In the late ‘80s and early ‘90s, there was a bit of a hip-hop dance craze — see the Humpty Dance, the Biz Markie and of course, the Pee Wee Herman. Never one to miss an opportunity, EPMD tosses their name into the hat with the Steve Martin. Based on the aforementioned actor’s character in the film, The Jerk. It’s fun and lighthearted, something a bit different that still manages to fit into the overall scheme of the album. After DJ K La Boss gets four and a half minutes to flex on the wheels of steel, the original album comes to a close with “Jane”. The Jane theme would be revisited in some form on every subsequent EPMD album. The five additional bonus tracks included on the 25th Anniversary Edition are dub versions of “You Gots To Chill”, “It’s My Thing” and “You’re a Customer” along with a UK mix of “I’m Housin’” and a percapella of “You Gots To Chill”.
The additional tracks are a nice novelty touch, but don’t add much to the overall presentation of the album.

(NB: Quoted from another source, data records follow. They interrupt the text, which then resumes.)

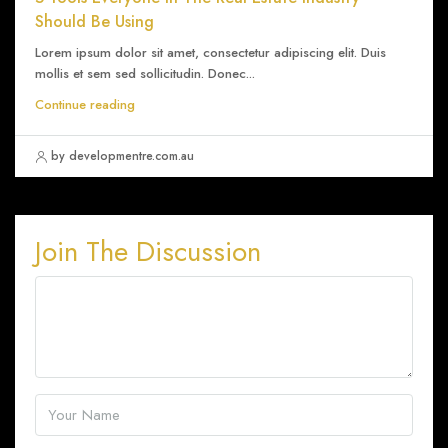
Should Be Using
Lorem ipsum dolor sit amet, consectetur adipiscing elit. Duis
mollis et sem sed sollicitudin. Donec...
Continue reading
by developmentre.com.au
Join The Discussion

In its original form, Strictly Business is a cohesive album that accurately represents the sound of hip-hop in 1988. The beats are thumping, the rhymes are braggadocios and it all melds together so agreeably. EPMD’s place as one of the most important duos in hip-hop history is cemented, but big names like Redman, Keith Murray and Das EFX all have roots that can be traced back to Erick and Parrish. The group’s two breakups and reunions have been well publicized but at the end of the day, the music reigns supreme and nothing can take that away. A word that has adorned the cover of every EPMD album to date is “business” — from Strictly Business to We Mean Business, the duo has handled theirs and hip-hop thanks them for that.